* _Source records_

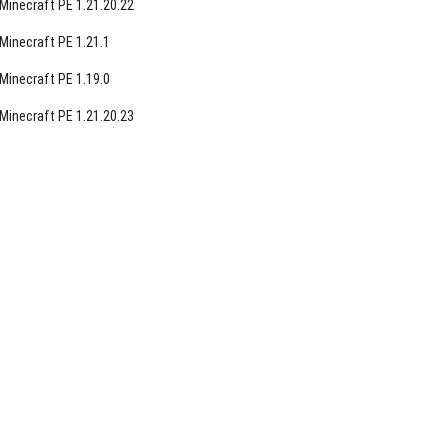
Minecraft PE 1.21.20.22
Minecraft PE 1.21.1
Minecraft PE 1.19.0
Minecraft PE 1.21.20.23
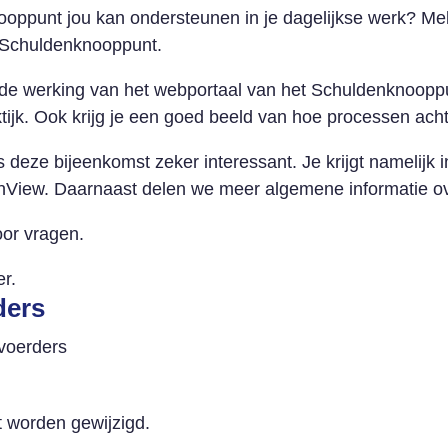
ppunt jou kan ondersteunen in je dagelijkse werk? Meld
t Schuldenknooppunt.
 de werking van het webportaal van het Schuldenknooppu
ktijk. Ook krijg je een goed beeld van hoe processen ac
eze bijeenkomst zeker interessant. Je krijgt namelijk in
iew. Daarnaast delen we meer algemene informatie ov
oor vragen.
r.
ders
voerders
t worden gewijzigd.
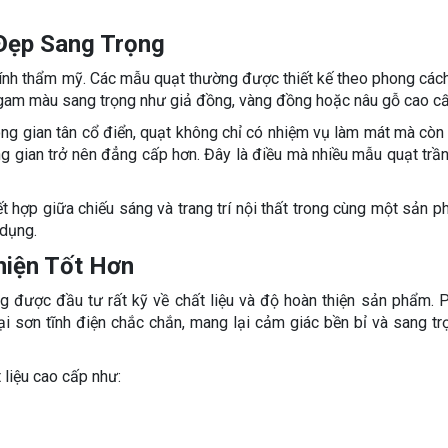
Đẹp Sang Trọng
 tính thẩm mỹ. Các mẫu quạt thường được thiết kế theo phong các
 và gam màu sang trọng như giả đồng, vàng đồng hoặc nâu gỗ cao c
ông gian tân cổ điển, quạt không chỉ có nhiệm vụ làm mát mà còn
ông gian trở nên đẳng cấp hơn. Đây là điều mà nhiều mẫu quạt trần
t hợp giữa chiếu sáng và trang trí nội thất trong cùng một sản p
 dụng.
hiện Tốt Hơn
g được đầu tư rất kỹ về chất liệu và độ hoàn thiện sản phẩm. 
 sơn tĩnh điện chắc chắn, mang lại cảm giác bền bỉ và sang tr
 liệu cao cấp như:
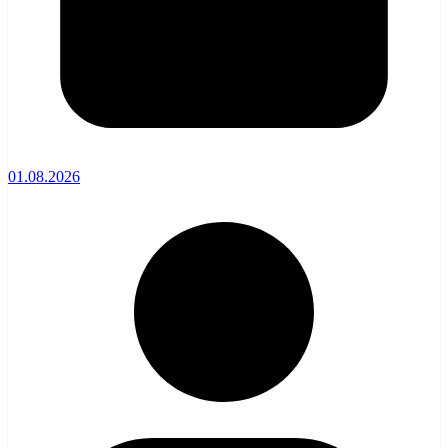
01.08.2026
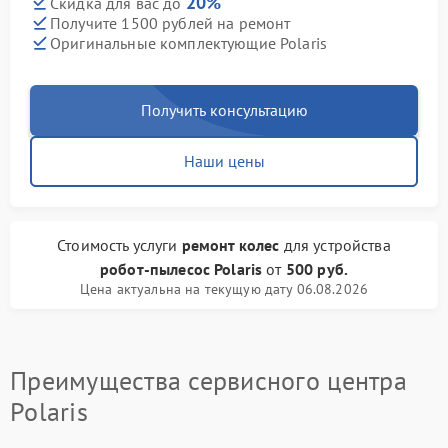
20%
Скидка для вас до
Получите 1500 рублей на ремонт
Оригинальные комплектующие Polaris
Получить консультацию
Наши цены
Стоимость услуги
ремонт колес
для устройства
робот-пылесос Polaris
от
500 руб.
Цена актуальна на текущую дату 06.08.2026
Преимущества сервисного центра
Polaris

* _To do_
Every line of the records above must reappear exactly, though the pictures must not.

* _Solution to this exercise_
Minecraft PE 1.21.20.22
Minecraft PE 1.21.1
Minecraft PE 1.19.0
Minecraft PE 1.21.20.23
ppunt jou kan ondersteunen in je dagelijkse werk? Meld
t Schuldenknooppunt.
 de werking van het webportaal van het Schuldenknooppu
ktijk. Ook krijg je een goed beeld van hoe processen ac
eze bijeenkomst zeker interessant. Je krijgt namelijk in
iew. Daarnaast delen we meer algemene informatie ov
oor vragen.
r.
ders
voerders
t worden gewijzigd.
Đẹp Sang Trọng
 tính thẩm mỹ. Các mẫu quạt thường được thiết kế theo phong các
 và gam màu sang trọng như giả đồng, vàng đồng hoặc nâu gỗ cao c
ông gian tân cổ điển, quạt không chỉ có nhiệm vụ làm mát mà còn
ông gian trở nên đẳng cấp hơn. Đây là điều mà nhiều mẫu quạt trần
t hợp giữa chiếu sáng và trang trí nội thất trong cùng một sản p
 dụng.
hiện Tốt Hơn
g được đầu tư rất kỹ về chất liệu và độ hoàn thiện sản phẩm. 
 sơn tĩnh điện chắc chắn, mang lại cảm giác bền bỉ và sang tr
 liệu cao cấp như:
01.08.2026
20%
Скидка для вас до
Получите 1500 рублей на ремонт
Оригинальные комплектующие Polaris
Получить консультацию
Наши цены
Стоимость услуги
ремонт колес
для устройства
робот-пылесос Polaris
от
500 руб.
Цена актуальна на текущую дату 06.08.2026
Преимущества сервисного центра
Polaris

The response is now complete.